WHAT TO WORK ON> Rewrite the records starting at the line that contains "scientific name: Pica mauritanica" and ending at the line that contains "family: Brassicaceae", changing each "phylum" to "division" and leaving everything else in those lines unchanged.

STORED ROWS>
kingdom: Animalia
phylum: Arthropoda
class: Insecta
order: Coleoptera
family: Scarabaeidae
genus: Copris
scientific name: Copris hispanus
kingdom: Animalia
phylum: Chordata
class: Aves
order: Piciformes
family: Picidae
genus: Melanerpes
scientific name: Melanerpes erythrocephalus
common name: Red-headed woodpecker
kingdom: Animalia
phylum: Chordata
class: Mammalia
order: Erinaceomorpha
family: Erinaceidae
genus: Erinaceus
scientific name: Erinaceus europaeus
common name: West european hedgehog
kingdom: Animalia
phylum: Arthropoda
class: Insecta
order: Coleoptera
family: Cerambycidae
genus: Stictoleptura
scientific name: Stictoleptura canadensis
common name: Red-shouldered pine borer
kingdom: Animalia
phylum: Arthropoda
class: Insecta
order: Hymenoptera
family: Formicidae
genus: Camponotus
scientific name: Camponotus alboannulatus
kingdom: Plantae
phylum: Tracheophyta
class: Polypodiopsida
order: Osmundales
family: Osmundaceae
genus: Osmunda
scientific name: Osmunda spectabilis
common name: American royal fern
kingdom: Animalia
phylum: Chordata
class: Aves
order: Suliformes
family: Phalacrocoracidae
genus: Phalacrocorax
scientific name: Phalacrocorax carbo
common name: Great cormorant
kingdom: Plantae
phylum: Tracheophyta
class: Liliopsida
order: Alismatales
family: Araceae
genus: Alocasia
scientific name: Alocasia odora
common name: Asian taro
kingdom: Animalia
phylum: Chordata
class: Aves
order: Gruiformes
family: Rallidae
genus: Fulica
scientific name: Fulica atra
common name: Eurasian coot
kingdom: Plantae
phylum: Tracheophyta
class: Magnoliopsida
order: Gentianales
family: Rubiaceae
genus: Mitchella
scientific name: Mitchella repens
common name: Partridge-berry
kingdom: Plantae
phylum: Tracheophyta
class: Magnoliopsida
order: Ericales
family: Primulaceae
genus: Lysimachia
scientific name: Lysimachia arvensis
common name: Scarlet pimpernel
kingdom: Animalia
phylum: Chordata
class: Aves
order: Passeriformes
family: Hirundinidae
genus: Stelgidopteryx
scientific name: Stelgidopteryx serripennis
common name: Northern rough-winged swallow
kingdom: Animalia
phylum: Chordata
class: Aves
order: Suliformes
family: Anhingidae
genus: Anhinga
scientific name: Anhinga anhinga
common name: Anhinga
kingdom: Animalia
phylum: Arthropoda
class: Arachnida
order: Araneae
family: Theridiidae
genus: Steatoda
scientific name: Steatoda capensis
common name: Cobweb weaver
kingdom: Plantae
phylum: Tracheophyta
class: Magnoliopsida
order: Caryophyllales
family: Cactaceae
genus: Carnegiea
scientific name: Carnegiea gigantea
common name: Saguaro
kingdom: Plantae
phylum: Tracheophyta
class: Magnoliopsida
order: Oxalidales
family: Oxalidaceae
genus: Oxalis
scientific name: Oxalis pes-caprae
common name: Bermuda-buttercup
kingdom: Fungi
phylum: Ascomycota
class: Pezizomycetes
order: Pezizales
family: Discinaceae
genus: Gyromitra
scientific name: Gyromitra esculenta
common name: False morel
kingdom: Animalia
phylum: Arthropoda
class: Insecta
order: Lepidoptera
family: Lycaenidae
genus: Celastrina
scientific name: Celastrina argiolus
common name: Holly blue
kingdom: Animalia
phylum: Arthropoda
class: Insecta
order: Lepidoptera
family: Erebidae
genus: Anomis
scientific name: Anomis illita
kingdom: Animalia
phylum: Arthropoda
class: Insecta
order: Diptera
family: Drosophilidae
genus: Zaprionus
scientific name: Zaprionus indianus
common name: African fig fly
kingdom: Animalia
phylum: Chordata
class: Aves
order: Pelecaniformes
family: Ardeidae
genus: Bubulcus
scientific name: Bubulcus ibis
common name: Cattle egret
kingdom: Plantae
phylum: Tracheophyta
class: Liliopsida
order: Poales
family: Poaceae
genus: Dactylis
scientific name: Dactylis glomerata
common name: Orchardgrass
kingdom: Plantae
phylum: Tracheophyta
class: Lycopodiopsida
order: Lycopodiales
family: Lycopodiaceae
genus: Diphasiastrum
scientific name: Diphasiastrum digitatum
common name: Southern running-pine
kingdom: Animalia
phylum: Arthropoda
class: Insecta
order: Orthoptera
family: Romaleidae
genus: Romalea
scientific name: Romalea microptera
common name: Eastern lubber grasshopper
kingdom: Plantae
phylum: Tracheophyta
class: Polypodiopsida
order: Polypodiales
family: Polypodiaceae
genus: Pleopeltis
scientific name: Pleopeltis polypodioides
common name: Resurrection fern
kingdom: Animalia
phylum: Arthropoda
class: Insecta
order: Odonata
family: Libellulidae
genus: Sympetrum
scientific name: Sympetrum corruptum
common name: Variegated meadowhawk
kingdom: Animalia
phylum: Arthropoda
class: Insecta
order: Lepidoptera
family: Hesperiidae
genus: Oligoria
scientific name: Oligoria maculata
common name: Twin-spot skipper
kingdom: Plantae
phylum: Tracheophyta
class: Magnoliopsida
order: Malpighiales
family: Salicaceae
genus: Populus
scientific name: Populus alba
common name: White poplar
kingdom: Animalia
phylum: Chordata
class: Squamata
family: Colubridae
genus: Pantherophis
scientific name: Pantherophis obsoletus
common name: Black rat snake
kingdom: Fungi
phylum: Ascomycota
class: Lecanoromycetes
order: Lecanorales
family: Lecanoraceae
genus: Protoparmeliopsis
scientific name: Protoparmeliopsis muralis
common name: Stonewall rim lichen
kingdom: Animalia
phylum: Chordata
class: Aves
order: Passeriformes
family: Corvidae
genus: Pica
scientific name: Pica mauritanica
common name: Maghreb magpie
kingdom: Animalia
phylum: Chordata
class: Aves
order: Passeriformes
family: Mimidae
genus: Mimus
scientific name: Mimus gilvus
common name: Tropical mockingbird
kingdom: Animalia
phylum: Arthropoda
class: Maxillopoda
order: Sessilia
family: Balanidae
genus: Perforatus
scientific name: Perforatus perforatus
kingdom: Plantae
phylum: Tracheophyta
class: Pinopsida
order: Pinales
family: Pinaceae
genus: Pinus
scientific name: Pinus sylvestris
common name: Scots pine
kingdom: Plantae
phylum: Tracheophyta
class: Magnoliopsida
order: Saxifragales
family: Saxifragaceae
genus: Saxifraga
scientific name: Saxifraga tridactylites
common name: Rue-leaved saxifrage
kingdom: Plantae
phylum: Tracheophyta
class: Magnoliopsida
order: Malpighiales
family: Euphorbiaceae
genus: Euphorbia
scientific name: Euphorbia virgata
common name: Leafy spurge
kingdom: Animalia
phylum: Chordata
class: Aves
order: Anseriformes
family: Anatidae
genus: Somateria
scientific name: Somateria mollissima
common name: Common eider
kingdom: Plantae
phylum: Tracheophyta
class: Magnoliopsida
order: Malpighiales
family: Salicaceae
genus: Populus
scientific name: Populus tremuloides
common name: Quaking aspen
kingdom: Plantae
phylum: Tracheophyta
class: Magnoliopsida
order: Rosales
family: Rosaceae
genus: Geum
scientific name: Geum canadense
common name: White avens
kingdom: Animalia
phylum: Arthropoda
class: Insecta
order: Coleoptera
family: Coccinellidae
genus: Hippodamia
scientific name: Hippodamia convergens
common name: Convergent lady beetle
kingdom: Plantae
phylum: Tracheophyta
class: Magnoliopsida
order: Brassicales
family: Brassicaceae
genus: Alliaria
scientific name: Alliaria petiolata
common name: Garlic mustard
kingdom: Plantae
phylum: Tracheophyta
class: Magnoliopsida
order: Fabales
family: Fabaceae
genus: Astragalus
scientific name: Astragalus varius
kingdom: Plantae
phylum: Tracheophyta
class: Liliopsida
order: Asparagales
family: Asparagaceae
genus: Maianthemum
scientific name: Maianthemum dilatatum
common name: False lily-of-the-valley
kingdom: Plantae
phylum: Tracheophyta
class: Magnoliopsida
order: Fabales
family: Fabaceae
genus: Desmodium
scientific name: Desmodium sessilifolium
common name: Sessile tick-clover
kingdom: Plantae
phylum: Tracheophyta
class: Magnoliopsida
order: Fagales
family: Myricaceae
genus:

TASK RESPONSE>
scientific name: Pica mauritanica
common name: Maghreb magpie
kingdom: Animalia
division: Chordata
class: Aves
order: Passeriformes
family: Mimidae
genus: Mimus
scientific name: Mimus gilvus
common name: Tropical mockingbird
kingdom: Animalia
division: Arthropoda
class: Maxillopoda
order: Sessilia
family: Balanidae
genus: Perforatus
scientific name: Perforatus perforatus
kingdom: Plantae
division: Tracheophyta
class: Pinopsida
order: Pinales
family: Pinaceae
genus: Pinus
scientific name: Pinus sylvestris
common name: Scots pine
kingdom: Plantae
division: Tracheophyta
class: Magnoliopsida
order: Saxifragales
family: Saxifragaceae
genus: Saxifraga
scientific name: Saxifraga tridactylites
common name: Rue-leaved saxifrage
kingdom: Plantae
division: Tracheophyta
class: Magnoliopsida
order: Malpighiales
family: Euphorbiaceae
genus: Euphorbia
scientific name: Euphorbia virgata
common name: Leafy spurge
kingdom: Animalia
division: Chordata
class: Aves
order: Anseriformes
family: Anatidae
genus: Somateria
scientific name: Somateria mollissima
common name: Common eider
kingdom: Plantae
division: Tracheophyta
class: Magnoliopsida
order: Malpighiales
family: Salicaceae
genus: Populus
scientific name: Populus tremuloides
common name: Quaking aspen
kingdom: Plantae
division: Tracheophyta
class: Magnoliopsida
order: Rosales
family: Rosaceae
genus: Geum
scientific name: Geum canadense
common name: White avens
kingdom: Animalia
division: Arthropoda
class: Insecta
order: Coleoptera
family: Coccinellidae
genus: Hippodamia
scientific name: Hippodamia convergens
common name: Convergent lady beetle
kingdom: Plantae
division: Tracheophyta
class: Magnoliopsida
order: Brassicales
family: Brassicaceae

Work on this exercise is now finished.